Nevertheless, many smart online marketers and internet entrepreneurs have managed to promote their businesses, products and services through the MySpace site and community, and have made considerable amounts of money doing so too.

This being the case, many marketers are looking at doing the same with Facebook, and therefore we need to establish what similarities and differences there are between these two sites.  This will assist in establishing whether a similar business model to the one that is now all too commonly applied to MySpace will work with Facebook.

So, let us take a very quick look at how products and services are marketed on MySpace.

Effectively, and at its simplest and most basic, when you sign up for a MySpace account you will then build your own ’space’ which is a simple mini-website that tells the world all about you. In this ’space’, you would probably include full details about yourself, your interests and hobbies, perhaps pictures, videos, musical and rock band preferences, and so on.

The nature of the MySpace social network is that you are then expected to go out into the community and find new friends who have similar interests to yours.  You simply invite these people to be your friends and, as a natural part of this process, you would ask them to visit your MySpace mini-site.

From there, assuming that you are looking to promote a product or service, you would attempt to steer your new-found ‘friend’ to your blog or website, and it is there that you would be promoting the product or service in question.

This method of promoting a product or service by using the ‘invite a friend’ facility of the MySpace website has been very successful for the past year or so.  Indeed, it was so successful that some software designers created and sold MySpace ‘friend adder’ software programs that automated the whole process of inviting hundreds of new friends each and every day, and sold them to many eager would-be MySpace entrepreneurs.

The fact that this method of promotional advertising is now becoming less successful (as more and more people are becoming fully aware of the fact that their new ‘friends’ are no such thing!) is possibly one of the reasons that internet marketers are now looking at other options such as Facebook. 
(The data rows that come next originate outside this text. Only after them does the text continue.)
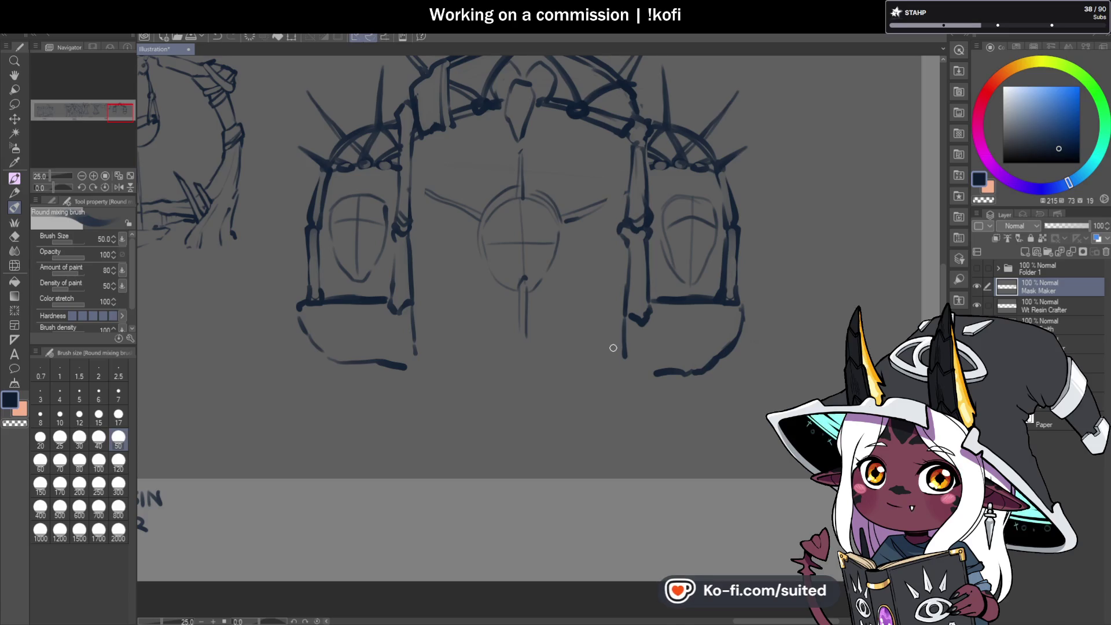
{"action": "left_click_drag", "start_coordinate": [434, 204], "coordinate": [428, 216]}
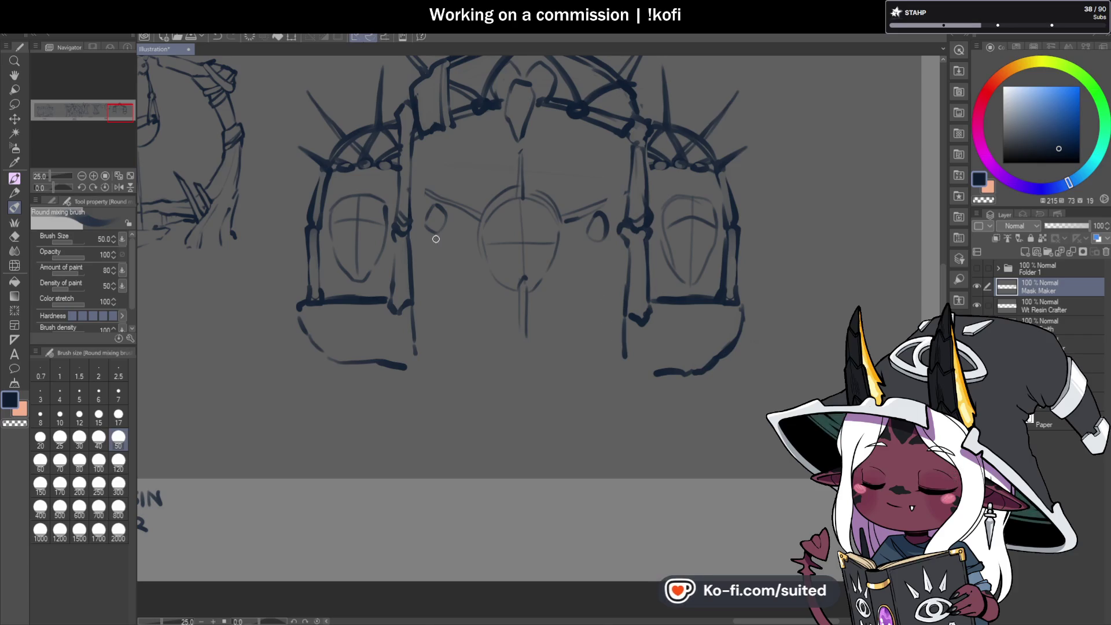
{"action": "left_click_drag", "start_coordinate": [434, 257], "coordinate": [437, 272]}
{"action": "left_click_drag", "start_coordinate": [596, 258], "coordinate": [596, 281]}
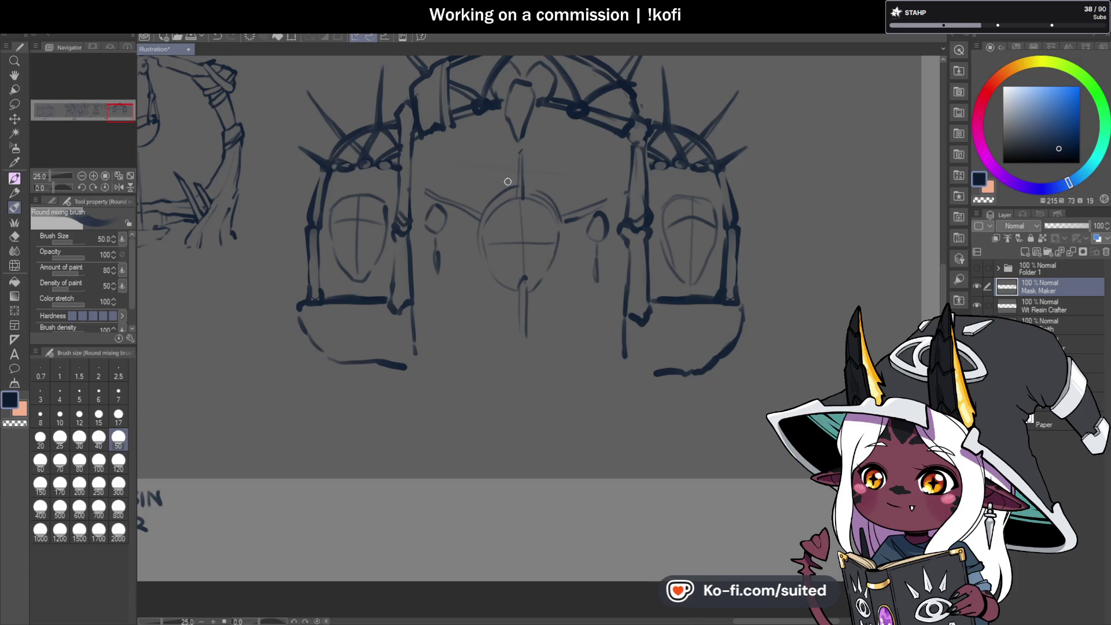
{"action": "scroll", "coordinate": [482, 168], "scroll_direction": "down", "scroll_amount": 5}
{"action": "scroll", "coordinate": [608, 283], "scroll_direction": "up", "scroll_amount": 5}
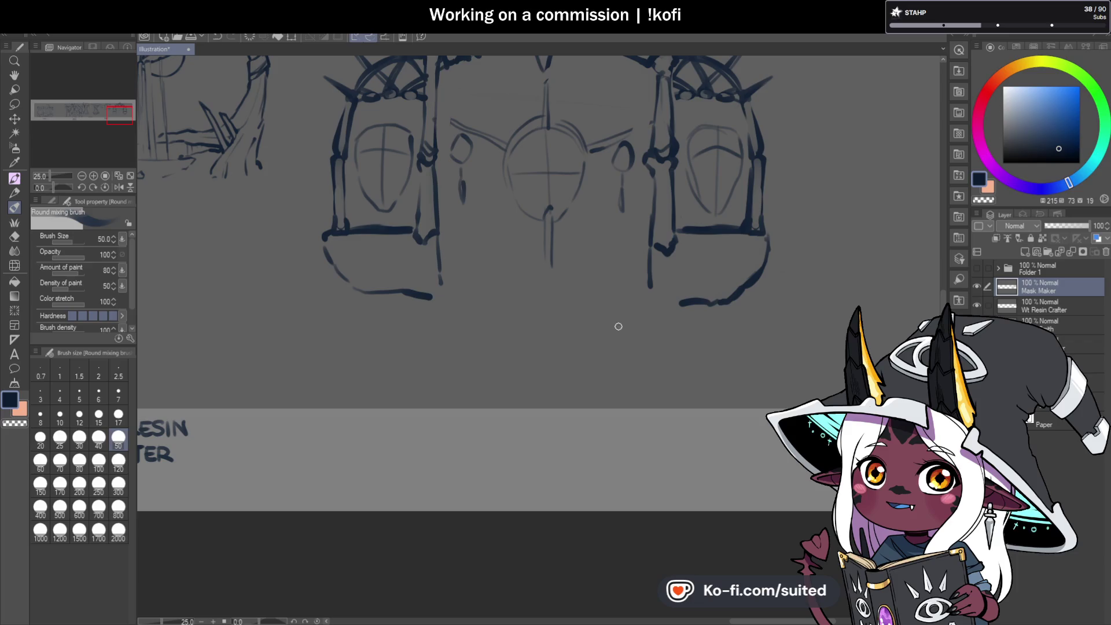
{"action": "scroll", "coordinate": [600, 342], "scroll_direction": "up", "scroll_amount": 1}
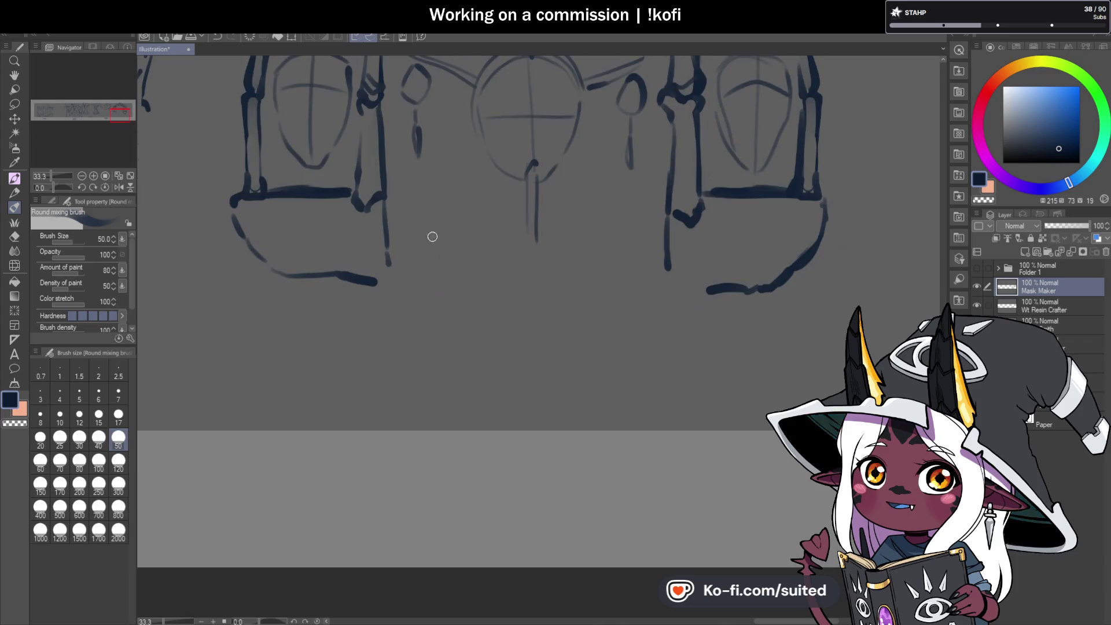
Sketch a ledge line beneath the central window and three step lines at the gate's base
{"action": "left_click_drag", "start_coordinate": [405, 240], "coordinate": [479, 227]}
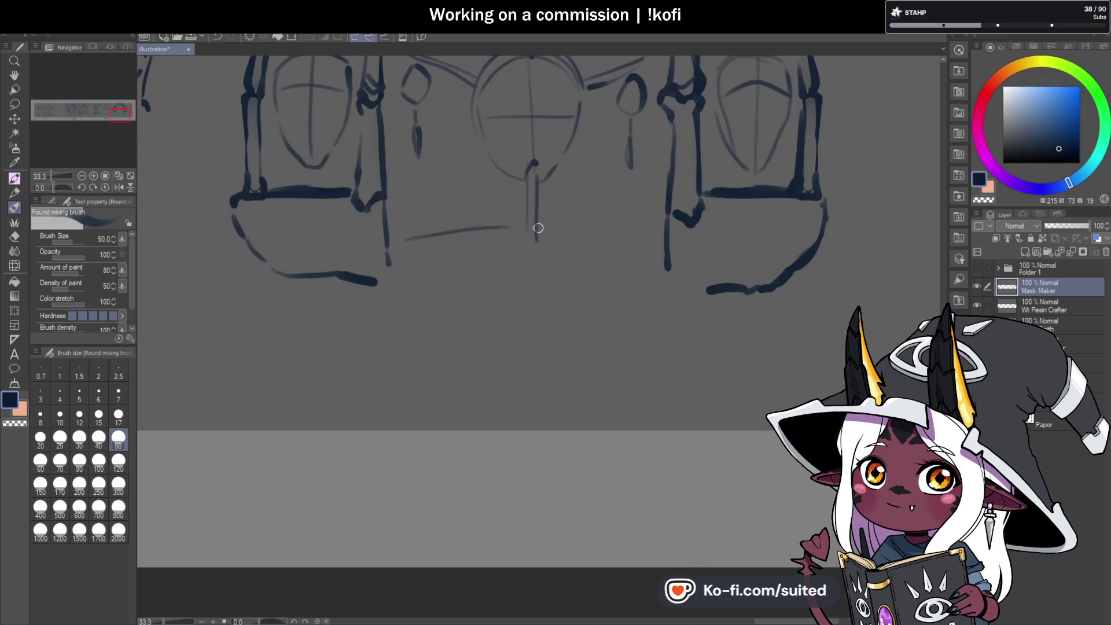
{"action": "left_click_drag", "start_coordinate": [555, 227], "coordinate": [660, 238]}
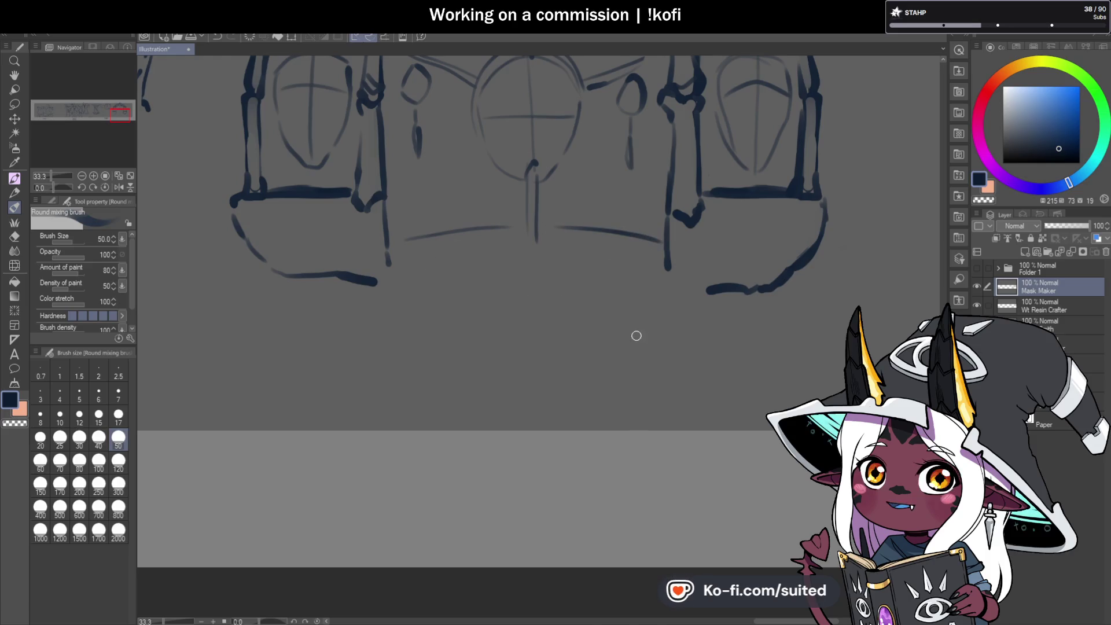
{"action": "left_click_drag", "start_coordinate": [404, 280], "coordinate": [527, 295]}
{"action": "left_click_drag", "start_coordinate": [415, 299], "coordinate": [443, 297]}
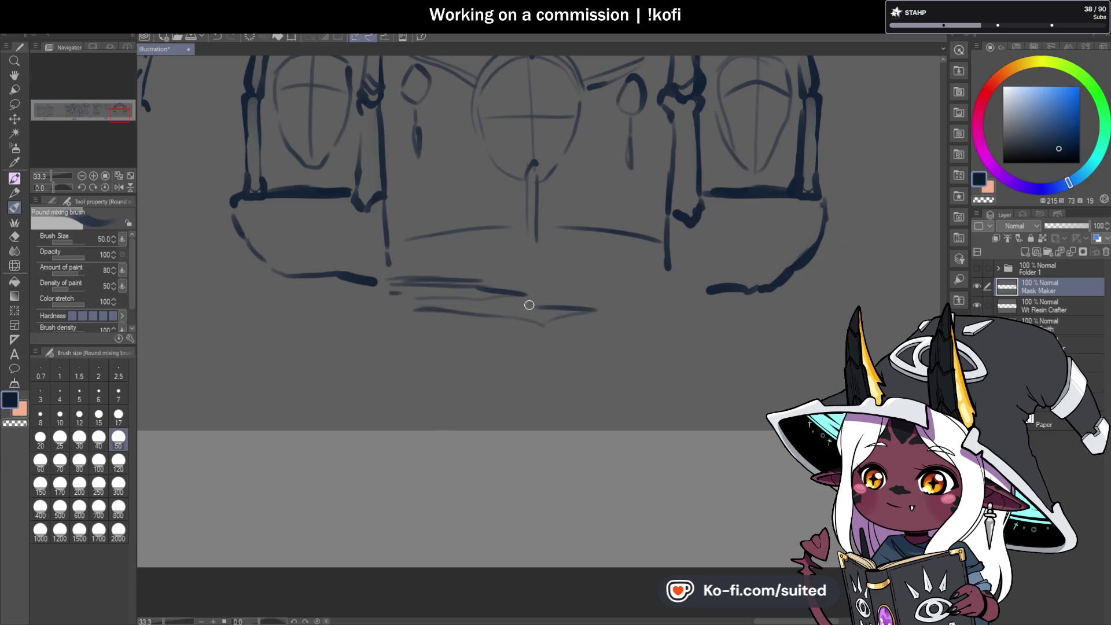
{"action": "left_click_drag", "start_coordinate": [637, 339], "coordinate": [469, 335]}
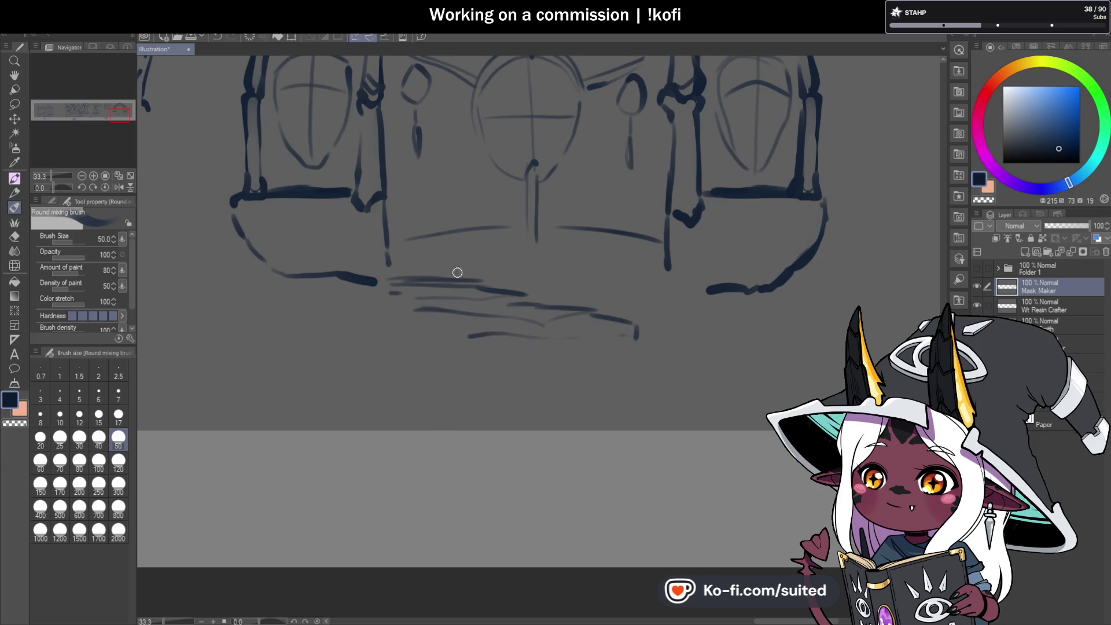
Add vertical railing posts under the left ledge and railing ticks under the right tower's ledge
{"action": "left_click_drag", "start_coordinate": [401, 263], "coordinate": [400, 241]}
{"action": "mouse_move", "coordinate": [414, 261]}
{"action": "left_mouse_down"}
{"action": "mouse_move", "coordinate": [414, 238]}
{"action": "mouse_move", "coordinate": [425, 238]}
{"action": "left_mouse_up"}
{"action": "left_click_drag", "start_coordinate": [436, 259], "coordinate": [437, 237]}
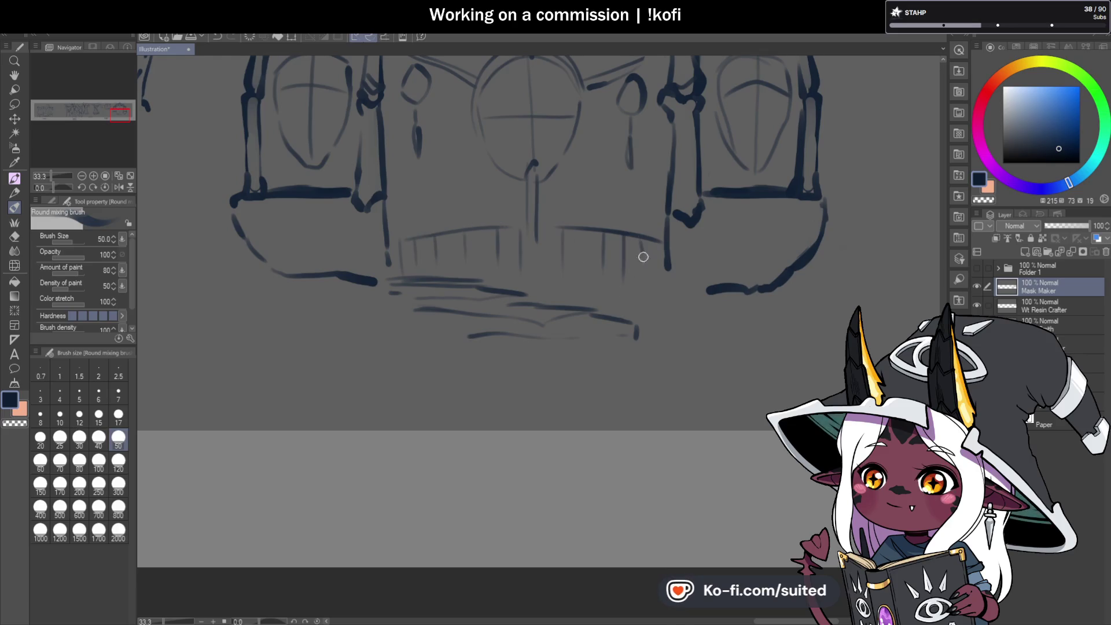
{"action": "scroll", "coordinate": [647, 301], "scroll_direction": "down", "scroll_amount": 3}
The success of such a relatively simple business model does, however, hint at one fundamental difference between MySpace and Facebook that would suggest a directly comparable venture may not be so successful in the latter case.

MySpace is fundamentally a community for meeting new people; a way of networking to expand your social groups through access to an active worldwide community.  The concept of inviting dozens or even hundreds of new people to be your friend every day on MySpace is not seen to be in anyway strange or alien to the nature of social networking.

Facebook is fundamentally different from MySpace in this respect.

Because it was originally founded to provide a means of communication for old classmates or work colleagues, Facebook has grown up as a community that is focused on groups of people who already have some form of tie with one another.

Facebook is all about inviting members of your social peer group to become a member of the community, and then focusing on networking with them, rather than going out and ‘collecting’ new friends on a daily basis.

Whilst the recent demographic changes that Facebook has clearly enjoyed are inevitably going to change this picture over time, nevertheless, as it stands at this point, it is unlikely that the MySpace ‘business model’ would work especially effectively in the Facebook community.

Another factor to consider is a possible remnant of Facebook’s history as a site originally created for students of America’s top universities. That is, some Facebook users would probably suggest that using their community site for commercial purposes was maybe a little ‘tacky’ or perhaps somehow undignified.

This is perhaps best represented in the obvious dignity and pride that many longer-term users of Facebook still obviously take in being members of what was at one time a fairly exclusive community.  These people would very probably see something a touch ‘unsavory’ in having what they would see as ‘their’ community besmirched by commerce in the way that they seem to think MySpace has already been.